Monsanto Company reaches an agreement with the U.S. Securities and Exchange Commission (SEC) fully resolving a previously disclosed SEC investigation into the financial reporting of the company’s customer incentive programs related to glyphosate products in fiscal years 2009, 2010 and 2011. The investigation was first disclosed by Monsanto in fiscal year 2011.
In agreeing to the settlement, Monsanto neither admits nor denies the SEC’s allegations that the company violated certain provisions of the Securities Act of 1933 and the Securities Exchange Act of 1934. Under the terms of the agreement, Monsanto will pay an $80 million civil penalty, which was fully reserved for and previously disclosed in the company’s financial statements for fiscal year 2015. Monsanto will also retain a consultant to conduct a review of the company’s financial reporting of customer incentive programs for its crop protection business.
Monsanto is committed to operating its business with the utmost integrity and transparency and in compliance with all applicable laws and regulations, the company said in a statement. “The company is pleased to put this matter behind it and remains focused on building value for its shareowners, while continuing to provide innovative technologies and products for farmers to improve farm productivity and food quality,” the statement read.
The settlement does not require any changes to the company’s historical financial statements.

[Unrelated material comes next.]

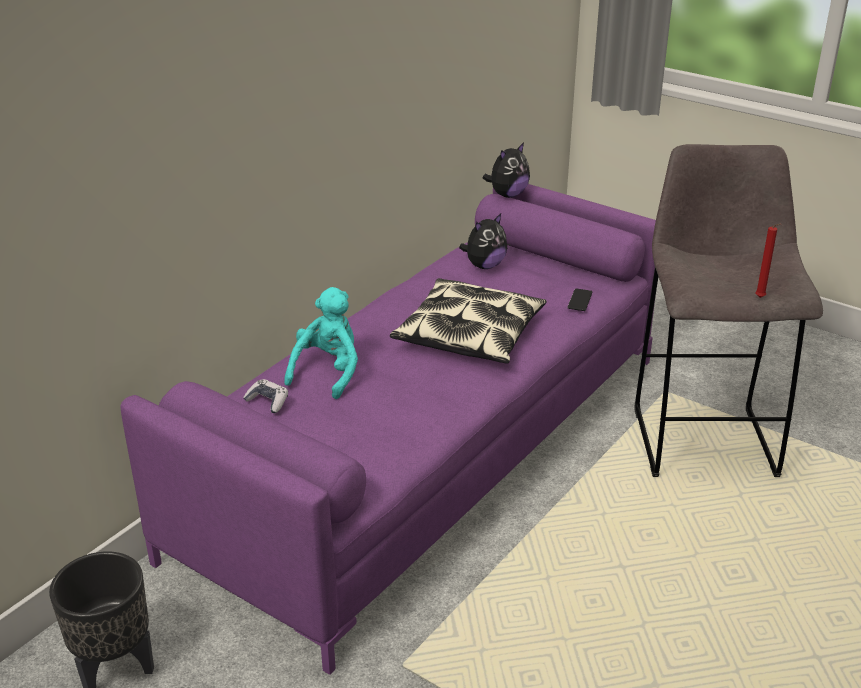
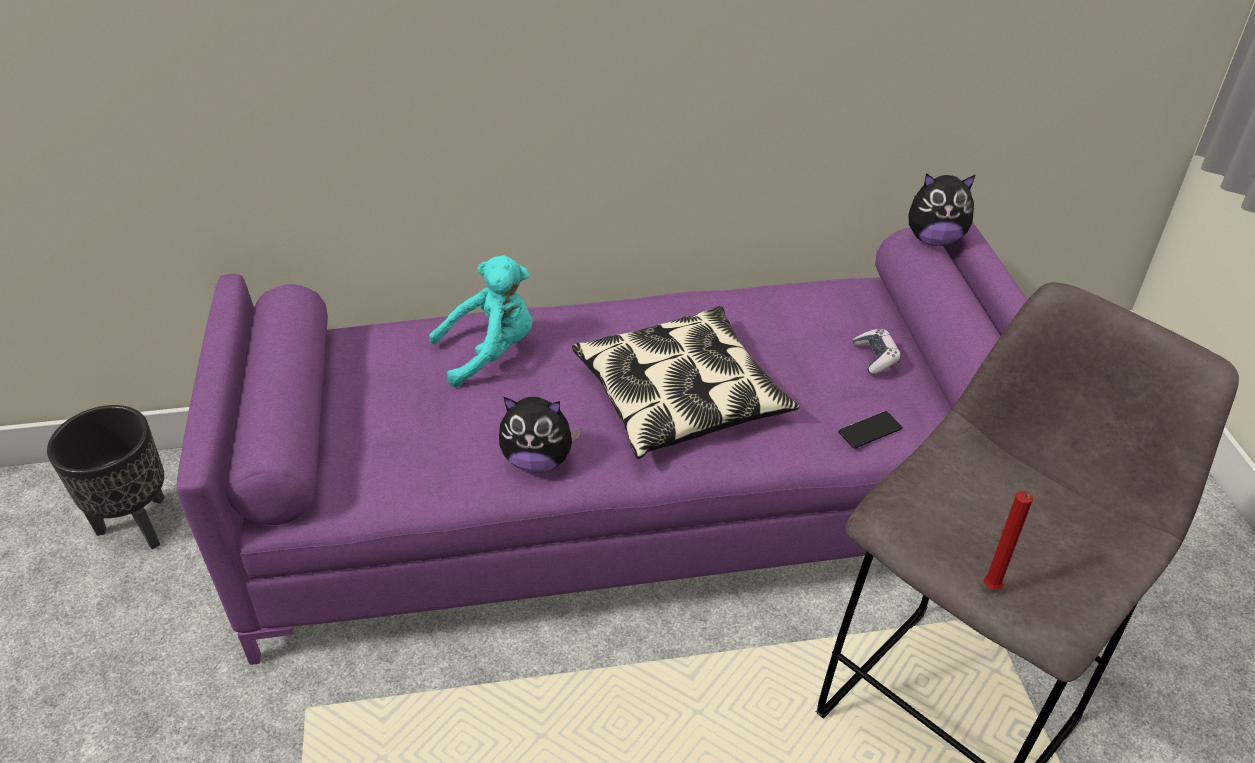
camera: 45 degrees right, 10 degrees up
(268, 401) = (393, 350): game controller -> game controller (875, 357)
(484, 265) = (831, 318): plush toy -> plush toy (538, 460)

As previously announced in November 2011, following an internal investigation, Monsanto restated its financial statements for fiscal year 2009 through the third quarter of fiscal year 2011.
In connection with the settlement, Monsanto’s Chairman and CEO, Hugh Grant, and former CFO Carl M. Casale, have reimbursed the company for cash incentives and certain stock awards that they received in fiscal year 2009 and fiscal year 2010. The SEC did not pursue any enforcement actions against Messrs. Grant and Casale, nor did the SEC allege that these executives engaged in misconduct. Under Section 304 of the Sarbanes-Oxley Act, however, when a company restates its financial statements as a result of misconduct, the CEO and CFO are required to reimburse the company for certain incentive compensation even if they did not personally engage in that misconduct.